## Exercise instructions
Going through the entries below, count each line containing the word "identified". Report the number only.

(Saved data entries)
----

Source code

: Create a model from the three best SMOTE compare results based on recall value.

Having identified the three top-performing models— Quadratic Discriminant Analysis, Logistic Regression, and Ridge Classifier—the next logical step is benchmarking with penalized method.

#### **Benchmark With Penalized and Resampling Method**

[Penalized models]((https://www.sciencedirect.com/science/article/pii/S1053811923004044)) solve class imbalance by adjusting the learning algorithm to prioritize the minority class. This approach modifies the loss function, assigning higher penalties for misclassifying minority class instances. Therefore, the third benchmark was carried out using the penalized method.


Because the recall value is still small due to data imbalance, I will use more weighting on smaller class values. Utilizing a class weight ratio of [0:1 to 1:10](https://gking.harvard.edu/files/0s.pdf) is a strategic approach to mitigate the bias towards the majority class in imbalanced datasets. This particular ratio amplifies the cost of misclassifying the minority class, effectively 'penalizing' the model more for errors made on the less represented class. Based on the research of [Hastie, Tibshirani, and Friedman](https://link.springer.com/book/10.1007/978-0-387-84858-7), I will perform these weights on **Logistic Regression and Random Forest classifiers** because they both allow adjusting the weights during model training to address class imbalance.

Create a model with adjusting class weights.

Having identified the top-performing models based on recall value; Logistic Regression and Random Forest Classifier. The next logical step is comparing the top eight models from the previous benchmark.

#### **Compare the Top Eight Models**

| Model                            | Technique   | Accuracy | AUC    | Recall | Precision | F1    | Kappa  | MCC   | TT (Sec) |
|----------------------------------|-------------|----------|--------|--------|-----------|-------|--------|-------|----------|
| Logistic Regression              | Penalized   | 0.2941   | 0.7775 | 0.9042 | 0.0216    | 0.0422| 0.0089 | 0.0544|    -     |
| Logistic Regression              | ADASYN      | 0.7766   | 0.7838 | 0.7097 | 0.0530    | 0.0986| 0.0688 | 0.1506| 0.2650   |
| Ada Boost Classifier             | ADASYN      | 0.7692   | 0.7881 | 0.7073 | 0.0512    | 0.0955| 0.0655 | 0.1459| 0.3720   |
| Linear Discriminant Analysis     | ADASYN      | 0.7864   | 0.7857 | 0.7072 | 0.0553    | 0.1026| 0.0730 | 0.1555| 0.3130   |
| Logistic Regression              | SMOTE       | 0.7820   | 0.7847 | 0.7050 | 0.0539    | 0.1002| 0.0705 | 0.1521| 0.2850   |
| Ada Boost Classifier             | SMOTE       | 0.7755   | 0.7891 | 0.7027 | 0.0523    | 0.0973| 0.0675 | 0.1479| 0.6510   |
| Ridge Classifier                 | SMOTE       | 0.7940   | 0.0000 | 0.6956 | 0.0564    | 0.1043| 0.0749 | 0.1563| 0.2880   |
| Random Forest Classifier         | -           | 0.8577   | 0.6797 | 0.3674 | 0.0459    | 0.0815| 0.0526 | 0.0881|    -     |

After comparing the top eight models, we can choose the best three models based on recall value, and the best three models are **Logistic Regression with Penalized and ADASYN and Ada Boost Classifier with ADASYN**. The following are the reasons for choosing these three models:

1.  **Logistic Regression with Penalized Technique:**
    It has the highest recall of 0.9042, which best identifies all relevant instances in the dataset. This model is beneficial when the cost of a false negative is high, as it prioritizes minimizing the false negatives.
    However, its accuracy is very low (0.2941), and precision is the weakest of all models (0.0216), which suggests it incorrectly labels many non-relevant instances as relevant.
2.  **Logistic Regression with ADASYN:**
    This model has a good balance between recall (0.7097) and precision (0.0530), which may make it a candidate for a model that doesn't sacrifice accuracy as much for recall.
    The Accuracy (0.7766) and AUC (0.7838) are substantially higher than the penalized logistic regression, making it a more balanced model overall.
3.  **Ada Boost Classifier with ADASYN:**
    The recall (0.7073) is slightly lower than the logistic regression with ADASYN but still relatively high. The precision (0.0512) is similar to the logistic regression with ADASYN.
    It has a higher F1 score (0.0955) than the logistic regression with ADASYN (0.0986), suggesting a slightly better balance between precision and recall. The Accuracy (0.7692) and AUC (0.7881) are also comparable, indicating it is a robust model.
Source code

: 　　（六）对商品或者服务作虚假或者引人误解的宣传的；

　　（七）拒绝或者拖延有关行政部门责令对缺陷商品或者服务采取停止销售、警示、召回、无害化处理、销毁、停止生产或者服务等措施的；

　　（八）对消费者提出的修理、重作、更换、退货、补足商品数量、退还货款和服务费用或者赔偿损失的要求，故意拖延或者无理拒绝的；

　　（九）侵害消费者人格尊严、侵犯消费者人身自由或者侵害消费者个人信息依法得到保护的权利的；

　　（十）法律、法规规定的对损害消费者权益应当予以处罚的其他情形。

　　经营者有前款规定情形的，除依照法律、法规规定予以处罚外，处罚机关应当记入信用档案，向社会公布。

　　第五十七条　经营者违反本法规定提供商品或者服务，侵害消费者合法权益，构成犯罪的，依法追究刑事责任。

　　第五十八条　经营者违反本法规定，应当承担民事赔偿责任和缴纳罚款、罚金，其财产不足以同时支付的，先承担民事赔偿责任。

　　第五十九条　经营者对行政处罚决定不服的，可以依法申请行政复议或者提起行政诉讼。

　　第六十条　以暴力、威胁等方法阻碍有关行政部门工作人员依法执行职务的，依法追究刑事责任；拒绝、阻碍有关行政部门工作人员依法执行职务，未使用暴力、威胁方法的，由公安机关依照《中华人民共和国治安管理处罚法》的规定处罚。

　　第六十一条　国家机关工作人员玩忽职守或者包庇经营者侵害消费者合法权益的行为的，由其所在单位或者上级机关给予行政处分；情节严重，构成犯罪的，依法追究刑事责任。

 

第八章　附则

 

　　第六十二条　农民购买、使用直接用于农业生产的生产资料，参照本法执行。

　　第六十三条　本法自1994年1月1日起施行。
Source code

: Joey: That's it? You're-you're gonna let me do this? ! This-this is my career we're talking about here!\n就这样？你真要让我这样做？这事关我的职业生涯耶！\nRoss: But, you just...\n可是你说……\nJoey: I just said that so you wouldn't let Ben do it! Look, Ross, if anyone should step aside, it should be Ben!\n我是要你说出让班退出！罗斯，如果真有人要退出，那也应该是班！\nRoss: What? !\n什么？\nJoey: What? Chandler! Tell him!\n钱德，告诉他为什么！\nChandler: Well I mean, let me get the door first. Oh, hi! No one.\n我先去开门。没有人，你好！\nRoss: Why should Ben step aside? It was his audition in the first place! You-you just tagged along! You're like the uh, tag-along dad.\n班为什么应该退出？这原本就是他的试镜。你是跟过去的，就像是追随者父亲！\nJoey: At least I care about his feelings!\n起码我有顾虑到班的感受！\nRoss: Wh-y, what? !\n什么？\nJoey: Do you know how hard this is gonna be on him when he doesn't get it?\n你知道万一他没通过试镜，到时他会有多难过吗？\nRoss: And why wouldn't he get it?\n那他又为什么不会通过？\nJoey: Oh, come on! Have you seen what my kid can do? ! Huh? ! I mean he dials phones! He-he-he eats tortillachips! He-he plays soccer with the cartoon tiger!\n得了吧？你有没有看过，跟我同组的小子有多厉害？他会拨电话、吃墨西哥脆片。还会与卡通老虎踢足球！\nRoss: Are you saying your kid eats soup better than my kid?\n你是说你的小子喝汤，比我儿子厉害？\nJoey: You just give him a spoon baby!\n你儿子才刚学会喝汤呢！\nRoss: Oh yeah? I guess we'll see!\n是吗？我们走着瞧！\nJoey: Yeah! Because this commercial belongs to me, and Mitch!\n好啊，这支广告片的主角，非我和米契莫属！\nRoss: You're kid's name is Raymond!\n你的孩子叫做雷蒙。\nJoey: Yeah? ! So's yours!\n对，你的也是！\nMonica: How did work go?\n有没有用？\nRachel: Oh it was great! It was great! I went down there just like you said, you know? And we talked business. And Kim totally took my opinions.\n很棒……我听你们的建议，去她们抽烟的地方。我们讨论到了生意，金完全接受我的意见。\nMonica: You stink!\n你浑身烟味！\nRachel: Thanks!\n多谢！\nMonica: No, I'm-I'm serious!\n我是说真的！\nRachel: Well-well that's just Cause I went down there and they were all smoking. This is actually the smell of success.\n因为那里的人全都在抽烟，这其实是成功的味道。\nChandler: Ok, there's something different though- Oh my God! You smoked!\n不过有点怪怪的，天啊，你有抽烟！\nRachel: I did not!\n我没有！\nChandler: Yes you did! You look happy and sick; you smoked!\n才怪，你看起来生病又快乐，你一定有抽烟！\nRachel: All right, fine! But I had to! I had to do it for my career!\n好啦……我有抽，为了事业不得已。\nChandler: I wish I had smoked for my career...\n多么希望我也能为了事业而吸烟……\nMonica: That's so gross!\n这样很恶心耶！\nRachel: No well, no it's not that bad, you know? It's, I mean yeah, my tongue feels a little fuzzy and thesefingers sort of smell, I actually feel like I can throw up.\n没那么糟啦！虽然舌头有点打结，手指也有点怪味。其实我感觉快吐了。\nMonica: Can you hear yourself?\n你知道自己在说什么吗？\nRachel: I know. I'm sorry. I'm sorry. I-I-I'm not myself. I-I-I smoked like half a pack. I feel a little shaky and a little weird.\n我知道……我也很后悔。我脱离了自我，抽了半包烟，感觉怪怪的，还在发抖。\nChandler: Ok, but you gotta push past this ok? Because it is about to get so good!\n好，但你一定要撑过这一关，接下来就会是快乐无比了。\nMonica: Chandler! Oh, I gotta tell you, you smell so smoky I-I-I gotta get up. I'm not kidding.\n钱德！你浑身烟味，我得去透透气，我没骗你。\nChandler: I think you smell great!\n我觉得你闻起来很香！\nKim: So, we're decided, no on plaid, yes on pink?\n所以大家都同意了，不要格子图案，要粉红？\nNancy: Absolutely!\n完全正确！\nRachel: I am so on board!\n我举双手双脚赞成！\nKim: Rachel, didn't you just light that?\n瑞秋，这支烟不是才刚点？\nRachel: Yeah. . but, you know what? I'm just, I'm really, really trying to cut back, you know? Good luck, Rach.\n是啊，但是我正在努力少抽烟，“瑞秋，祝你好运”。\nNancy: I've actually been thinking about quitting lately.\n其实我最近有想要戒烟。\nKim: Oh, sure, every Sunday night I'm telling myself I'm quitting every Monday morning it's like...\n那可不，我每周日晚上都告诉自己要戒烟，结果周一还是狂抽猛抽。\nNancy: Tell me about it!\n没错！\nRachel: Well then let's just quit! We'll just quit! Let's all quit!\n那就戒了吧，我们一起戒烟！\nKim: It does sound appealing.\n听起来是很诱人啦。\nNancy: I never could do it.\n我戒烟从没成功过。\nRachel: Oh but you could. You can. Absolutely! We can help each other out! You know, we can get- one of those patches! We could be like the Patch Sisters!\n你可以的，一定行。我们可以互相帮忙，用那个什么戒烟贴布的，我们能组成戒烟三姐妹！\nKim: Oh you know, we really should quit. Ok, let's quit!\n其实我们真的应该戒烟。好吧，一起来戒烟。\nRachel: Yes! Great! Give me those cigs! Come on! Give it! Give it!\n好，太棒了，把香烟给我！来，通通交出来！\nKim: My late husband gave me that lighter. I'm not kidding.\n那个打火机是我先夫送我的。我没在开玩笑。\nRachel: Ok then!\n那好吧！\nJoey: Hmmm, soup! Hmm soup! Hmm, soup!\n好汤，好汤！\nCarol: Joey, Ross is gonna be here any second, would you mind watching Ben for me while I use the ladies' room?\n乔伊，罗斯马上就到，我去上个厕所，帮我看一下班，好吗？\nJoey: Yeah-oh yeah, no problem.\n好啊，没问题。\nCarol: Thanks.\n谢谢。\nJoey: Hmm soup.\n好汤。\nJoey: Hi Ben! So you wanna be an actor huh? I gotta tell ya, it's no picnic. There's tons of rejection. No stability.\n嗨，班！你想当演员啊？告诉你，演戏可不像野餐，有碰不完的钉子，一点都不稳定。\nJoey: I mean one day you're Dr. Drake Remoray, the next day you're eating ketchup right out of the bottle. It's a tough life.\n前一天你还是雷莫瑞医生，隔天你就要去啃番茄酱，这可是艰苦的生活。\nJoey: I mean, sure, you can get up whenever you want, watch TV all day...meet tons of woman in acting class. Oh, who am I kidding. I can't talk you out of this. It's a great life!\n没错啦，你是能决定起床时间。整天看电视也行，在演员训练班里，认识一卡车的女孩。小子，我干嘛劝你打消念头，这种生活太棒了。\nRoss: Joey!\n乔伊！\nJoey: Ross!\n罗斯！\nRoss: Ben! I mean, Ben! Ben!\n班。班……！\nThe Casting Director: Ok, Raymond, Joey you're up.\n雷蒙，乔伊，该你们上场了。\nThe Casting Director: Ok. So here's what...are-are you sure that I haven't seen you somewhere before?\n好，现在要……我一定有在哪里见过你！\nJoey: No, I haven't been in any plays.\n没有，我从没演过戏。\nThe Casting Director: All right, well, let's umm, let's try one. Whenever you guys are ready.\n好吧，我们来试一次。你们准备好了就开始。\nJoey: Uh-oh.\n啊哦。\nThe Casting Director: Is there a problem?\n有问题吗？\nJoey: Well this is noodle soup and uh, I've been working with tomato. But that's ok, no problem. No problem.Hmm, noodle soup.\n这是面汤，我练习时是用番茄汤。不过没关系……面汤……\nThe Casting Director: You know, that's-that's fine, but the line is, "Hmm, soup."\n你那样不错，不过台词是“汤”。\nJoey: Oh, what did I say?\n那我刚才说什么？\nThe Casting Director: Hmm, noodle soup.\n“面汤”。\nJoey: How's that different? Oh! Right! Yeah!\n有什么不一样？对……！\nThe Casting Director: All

----

## Your solution
2